Future work should attempt to disentangle the “data-driven” from “decision-driven” advantages of choice in category learning. Some potential avenues are using the honor/dishonor paradigm (Kornell & Metcalfe, 2006), where participants’ choices are either honored or dishonored, or running yoked control conditions, where one participant is allowed to choose, but a second participant also must follow those choices.

Moreover, while the current investigation focused on discriminative contrast (Carvalho & Goldstone, 2014; Kornell & Bjork, 2008), there is evidence that temporal spacing of categories (Cepeda, Pashler, Vul, Wixted, & Rohrer, 2006) also plays a role in the interleaving benefit, at least for learning mathematics problems (Foster, Mueller, Was, Rawson, & Dunlosky, 2019). Although our similarity manipulations were focused on interleaving as a way of promoting discriminative contrast, rather than spacing, our results do not preclude the possibility that the discriminative contrast provided by interleaving might play a larger role in learning the easily confused perceptual categories such as those in the current work, while spacing may play a larger role in other tasks, such as mathematics problem solving. Future work should explore the potential benefits of both discriminative contrast and spacing on various tasks in the context of self-regulated learning.

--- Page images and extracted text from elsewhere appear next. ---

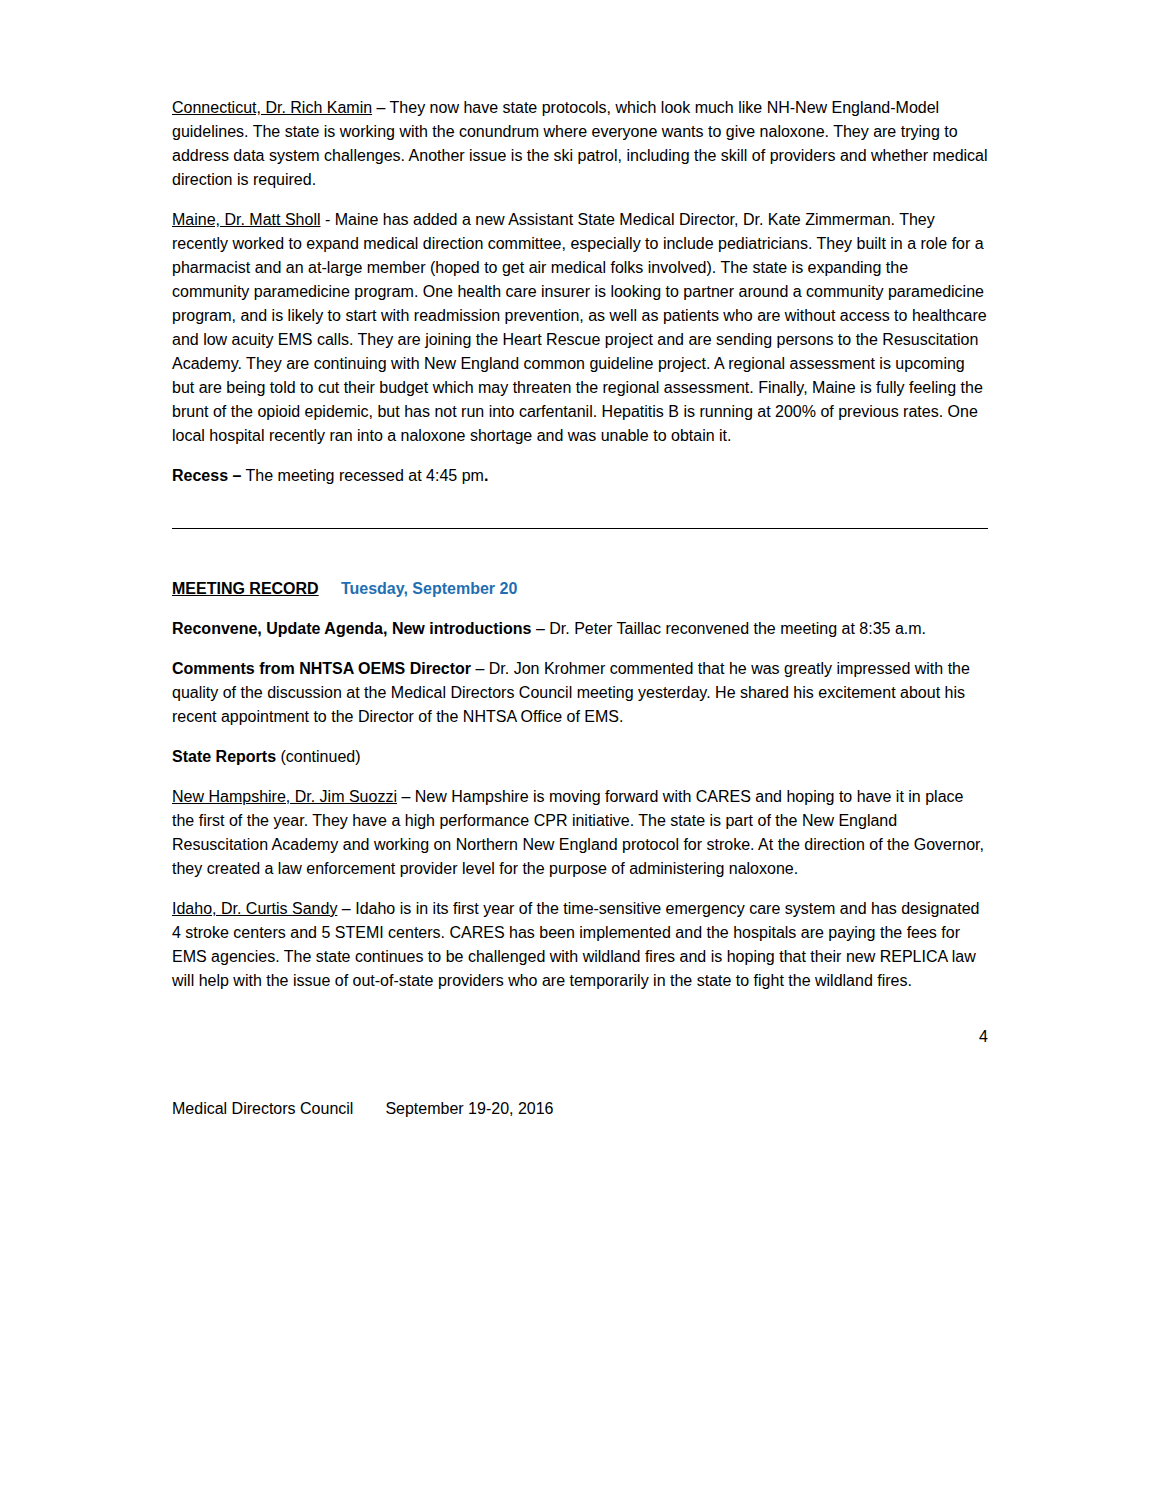Connecticut, Dr. Rich Kamin – They now have state protocols, which look much like NH-New England-Model guidelines. The state is working with the conundrum where everyone wants to give naloxone. They are trying to address data system challenges. Another issue is the ski patrol, including the skill of providers and whether medical direction is required.
Maine, Dr. Matt Sholl - Maine has added a new Assistant State Medical Director, Dr. Kate Zimmerman. They recently worked to expand medical direction committee, especially to include pediatricians. They built in a role for a pharmacist and an at-large member (hoped to get air medical folks involved). The state is expanding the community paramedicine program. One health care insurer is looking to partner around a community paramedicine program, and is likely to start with readmission prevention, as well as patients who are without access to healthcare and low acuity EMS calls. They are joining the Heart Rescue project and are sending persons to the Resuscitation Academy. They are continuing with New England common guideline project. A regional assessment is upcoming but are being told to cut their budget which may threaten the regional assessment. Finally, Maine is fully feeling the brunt of the opioid epidemic, but has not run into carfentanil. Hepatitis B is running at 200% of previous rates. One local hospital recently ran into a naloxone shortage and was unable to obtain it.
Recess – The meeting recessed at 4:45 pm.
MEETING RECORD Tuesday, September 20
Reconvene, Update Agenda, New introductions – Dr. Peter Taillac reconvened the meeting at 8:35 a.m.
Comments from NHTSA OEMS Director – Dr. Jon Krohmer commented that he was greatly impressed with the quality of the discussion at the Medical Directors Council meeting yesterday. He shared his excitement about his recent appointment to the Director of the NHTSA Office of EMS.
State Reports (continued)
New Hampshire, Dr. Jim Suozzi – New Hampshire is moving forward with CARES and hoping to have it in place the first of the year. They have a high performance CPR initiative. The state is part of the New England Resuscitation Academy and working on Northern New England protocol for stroke. At the direction of the Governor, they created a law enforcement provider level for the purpose of administering naloxone.
Idaho, Dr. Curtis Sandy – Idaho is in its first year of the time-sensitive emergency care system and has designated 4 stroke centers and 5 STEMI centers. CARES has been implemented and the hospitals are paying the fees for EMS agencies. The state continues to be challenged with wildland fires and is hoping that their new REPLICA law will help with the issue of out-of-state providers who are temporarily in the state to fight the wildland fires.
4
Medical Directors Council September 19-20, 2016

Finally, although our choice behavior analysis was exploratory, there were indications that participants shifted their choice behavior over the course of learning. Our results showed that participants tended to interleave more at the beginning of the study phase (Experiments 1 and 2), while they tended to interleave more among similar categories in the middle of the study phase (Experiment 2). This behavior would be consistent with adapting an initial exploration strategy in which the structure of the categories is discovered, and a subsequent strategy of optimizing category switching based on the earlier gathered information. These results provide some preliminary support for the Kornell and Vaughn (2018) hypothesis that learners are “foraging” for information from different categories when self-regulating their learning. On the other hand, when Yan et al. (2017) asked participants to choose hypothetical study sequences, they tended to prefer a sequence that started out with blocked presentation, but shifted toward interleaving over time, suggesting that hypothetical preferences may not align with actual behavior during learning. Future work should explore the factors that influence strategy shifting over time, as well as the extent to which this behavior is strategic or predicts performance.

Conclusions

Learners can be strategic during category learning, choosing to interleave among categories more often when learning categories that are highly similar (as opposed to blocking their study by category), and such study behavior predicts better learning outcomes. We also found that learners who were allowed to choose the sequencing of categories during study outperformed learners whose study sequencing was experimenter controlled. It is important for future research to explore further how sequencing effects on category learning might interact with not only the type of learning materials, but also learner choice and agency.